In this notebook I clean and aggregate equity data to end-of-month data.

I also fetch end of month data for the Russell 3000, proxied by `IWV`, an iShares Russell 3000 ETF.

In [2]:
import pandas as pd
import yfinance as yf
from dotenv import load_dotenv
from sqlalchemy import create_engine
import os

load_dotenv('../.env')
db_url = os.getenv('DB_URL')
psql = create_engine(db_url)

First pull the Russell 3K data

In [4]:
iwv = yf.Ticker("IWB")
hist = iwv.history(period='max').reset_index()

iwv_hist = hist[['Date', 'Close', 'Volume']].rename(columns={'Date': 'date', 'Close': 'price', 'Volume': 'volume'})
iwv_hist['ticker'] = 'IWB'
iwv_monthly = iwv_hist.set_index('date').resample('ME').last().reset_index()
iwv_monthly['date'] = iwv_monthly['date'].dt.date

# be careful of re-running this if you already have this saved to the database
iwv_monthly.to_sql('eom_prices', psql, if_exists='append', index=False)

# now we will have to be careful about pulling in data for portfolio construction, to ensure
# that we are not trading the ETF of our benchmark itself...

# i mean maybe this is fine? but i dont see why we would trade anything that is in direct 
# correlation with the market (with some tracking error.)

305

Now aggregate the per-stock equity prices, into end-of-month prices with end-of-month volumes.

We might end up having some volume-informed factors and portfolio construction, particularly because some tickers (even if they have amazing alpha), but not be able to be traded.

That is, having some volume profiler as a constraint is probably necessary.

In [17]:
# you will obviously not be able to run this externally, as these files are stored in
# my personal computer. read the disclaimer about data if you are confused about why
# i am not storing the pricing data on the repository.

prices = pd.read_csv('~/Downloads/prices.csv')

In [19]:
# sort by date and ticker
prices = prices.sort_values(['ticker', 'date'])

In [21]:
# drop any null
prices = prices.dropna()

The below might be really intensive (if anyone ends up getting the Sharadar data to re-create this) because it's doing some heavy transformations on ~4GB of daily equity data.

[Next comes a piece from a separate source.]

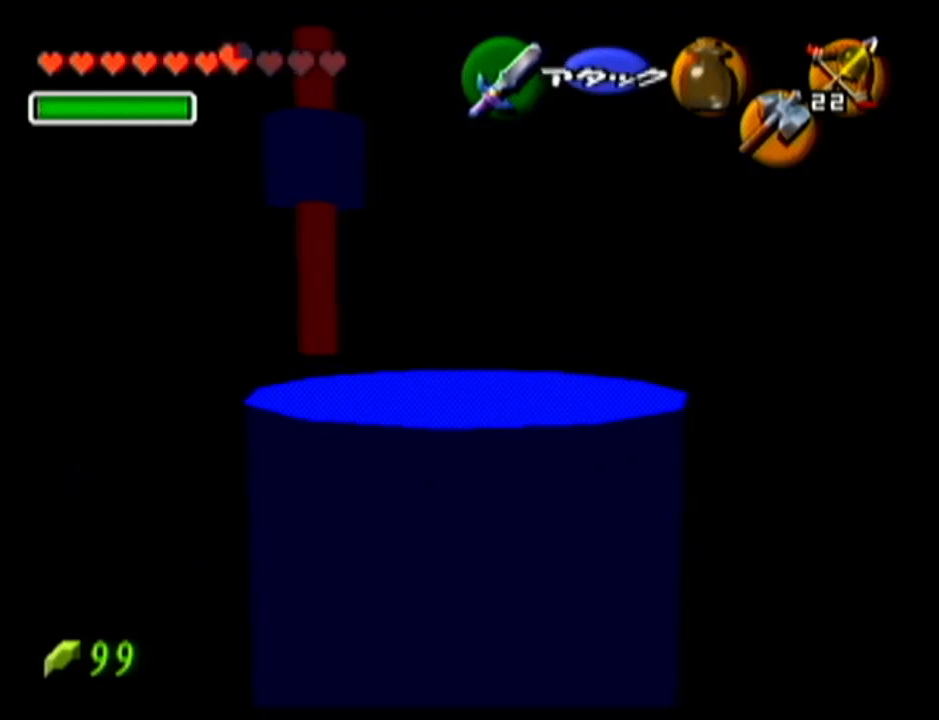
{"buttons": ["C_RIGHT"], "left_stick": "center", "events": [[17, "C_RIGHT", "down"]]}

My 16GB M1 Macbook Air struggled on this, so if you're on 8GB you might need to partition the data into multiple chunks and do it by batch.

In [24]:
# get end-of-month data per ticker
prices['date'] = pd.to_datetime(prices['date'])
monthly_prices = prices.set_index('date').groupby('ticker', group_keys=False).resample('ME').last().reset_index()

A value is trying to be set on a copy of a slice from a DataFrame.
Try using .loc[row_indexer,col_indexer] = value instead

See the caveats in the documentation: https://pandas.pydata.org/pandas-docs/stable/user_guide/indexing.html#returning-a-view-versus-a-copy
  prices['date'] = pd.to_datetime(prices['date'])


In [None]:
monthly_prices = monthly_prices[['date', 'ticker', 'closeadj', 'volume']].rename(
    columns = {
        'closeadj': 'price'
    }
)

In [40]:
monthly_prices = monthly_prices[monthly_prices['ticker'] != 'BINI']

In [41]:
monthly_prices = monthly_prices.dropna()
monthly_prices.sort_values('price')
monthly_prices['volume'] = monthly_prices['volume'].astype(int)

In [43]:
monthly_prices.sort_values('price')

Unnamed: 0,date,ticker,price,volume
485217,2017-10-31,CPSL1,1.000000e-04,0
844440,2010-12-31,GIGIQ,1.000000e-04,13400
1800102,2025-07-31,SMXWW,1.000000e-04,18500
1877825,2022-12-31,SWETW,1.000000e-04,51927
1950311,2022-10-31,TMPMW,1.000000e-04,3358
...,...,...,...,...
1958801,2005-03-31,TOPS,4.611881e+14,0
1958813,2006-03-31,TOPS,4.683842e+14,0
170379,2007-12-31,ASTI,4.972000e+14,0
1958800,2005-02-28,TOPS,5.302477e+14,0


In [44]:
monthly_prices.to_sql('eom_prices', psql, if_exists='append', index=False)

233